This cubic diamond unit cell having eight atoms and lattice constant of 0.356 nm has the highest (1.77x10²³cm^-3) number density of atoms, which leads to many unique properties, including highest stiffness (Young’s modulus) and hardness. Despite the highest number density of atoms, the atomic packing factor (APF) of diamond unit cell is the lowest of all the crystalline structures of only 34%, which means there is a lot of empty space (66%) in the diamond unit cell, compared to only 26% in FCC and HCP, and 32% in BCC crystal structures. This gives us a unique opportunity of creating new materials by incorporating more atoms to increase APF, while keeping the strong covalent bonding characteristics the same.

__Entries shown__:
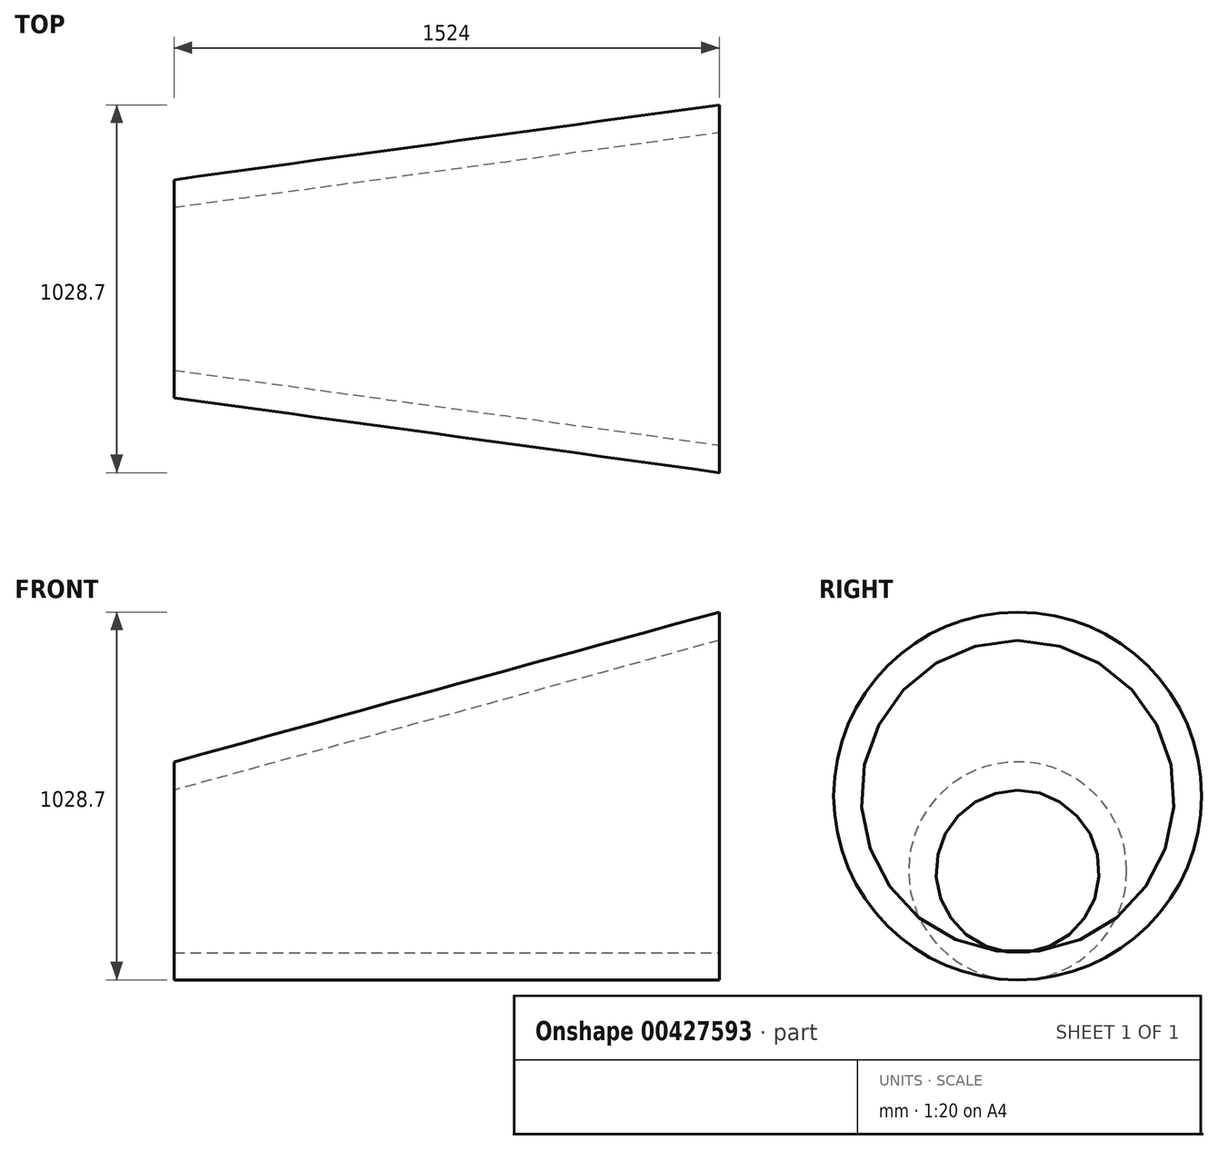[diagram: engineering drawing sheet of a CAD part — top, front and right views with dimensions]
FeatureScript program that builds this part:
annotation { "Feature Type Name" : "Feature", "Feature Type Description" : "" }
export const myFeature = defineFeature(function(context is Context, id is Id, definition is map)
    precondition{}
    {
        {
            var Q0;
            Q0=qCreatedBy(makeId("Right.planeOp"),FACE);
            var sketch = newSketch(context, id + "F0", { "sketchPlane" : qUnion([Q0])});
            skCircle(sketch, "E0", {"center": v(0, 0) * mm, "radius": 304.8 * mm});
            skPoint(sketch, "E1", {"position": v(0, -304.8) * mm});
            skLineSegment(sketch, "E2", {"start": v(0, 0) * mm, "end": v(0, -304.8) * mm, "construction": true});
            skSolve(sketch);
        }
        {
            var Q0;
            Q0=makeQuery(id+"F0.imprint","IMPRINT",FACE,{"disambiguationData":[TD([[makeQuery(id+"F0.imprint","IMPRINT",EDGE,{"derivedFrom":sQuery(id+"F0.wireOp",EDGE,"E0")}),1.0]])]});
            cPlane(context, id + "F1", {"entities" : qUnion([Q0]), "cplaneType" : CPlaneType.OFFSET, "offset" : 1524 * mm, "width" : 152.4 * mm, "height" : 152.4 * mm});
        }
        {
            var Q0;
            Q0=qCreatedBy(id+"F1.planeOp",FACE);
            var sketch = newSketch(context, id + "F2", { "sketchPlane" : qUnion([Q0])});
            skCircle(sketch, "E3", {"center": v(0, 209.55) * mm, "radius": 514.35 * mm});
            skLineSegment(sketch, "E4", {"start": v(0, -304.8) * mm, "end": v(0, 209.55) * mm, "construction": true});
            skSolve(sketch);
        }
        {
            var Q0;
            Q0=makeQuery(id+"F2.imprint","IMPRINT",FACE,{"disambiguationData":[TD([[makeQuery(id+"F2.imprint","IMPRINT",EDGE,{"derivedFrom":sQuery(id+"F2.wireOp",EDGE,"E3")}),1.0]])]});
            var Q1;
            Q1=makeQuery(id+"F0.imprint","IMPRINT",FACE,{"disambiguationData":[TD([[makeQuery(id+"F0.imprint","IMPRINT",EDGE,{"derivedFrom":sQuery(id+"F0.wireOp",EDGE,"E0")}),1.0]])]});
            loft(context, id + "F3", {"sheetProfilesArray" : [{ "sheetProfileEntities" : qUnion([Q0]) }, { "sheetProfileEntities" : qUnion([Q1]) }]});
        }
        {
            var Q0;
            Q0=makeQuery(id+"F3.opLoft","CAP_FACE",FACE,{"disambiguationData":[OSD([makeQuery(id+"F2.imprint","IMPRINT",FACE,{"disambiguationData":[TD([[makeQuery(id+"F2.imprint","IMPRINT",EDGE,{"derivedFrom":sQuery(id+"F2.wireOp",EDGE,"E3")}),1.0]])]})])],"isStart":true});
            var Q1;
            Q1=makeQuery(id+"F3.opLoft","CAP_FACE",FACE,{"disambiguationData":[OSD([makeQuery(id+"F0.imprint","IMPRINT",FACE,{"disambiguationData":[TD([[makeQuery(id+"F0.imprint","IMPRINT",EDGE,{"derivedFrom":sQuery(id+"F0.wireOp",EDGE,"E0")}),1.0]])]})])],"isStart":true});
            shell(context, id + "F4", {"entities" : qUnion([Q0, Q1]), "thickness" : 76.2 * mm});
        }
    });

__The task__:
From the passage on diamond's crystal structure, lift out word for word the stretch that begins with the words "This cubic diamond" and ends with "characteristics the same.".

__Response__:
This cubic diamond unit cell having eight atoms and lattice constant of 0.356 nm has the highest (1.77x10²³cm^-3) number density of atoms, which leads to many unique properties, including highest stiffness (Young’s modulus) and hardness. Despite the highest number density of atoms, the atomic packing factor (APF) of diamond unit cell is the lowest of all the crystalline structures of only 34%, which means there is a lot of empty space (66%) in the diamond unit cell, compared to only 26% in FCC and HCP, and 32% in BCC crystal structures. This gives us a unique opportunity of creating new materials by incorporating more atoms to increase APF, while keeping the strong covalent bonding characteristics the same.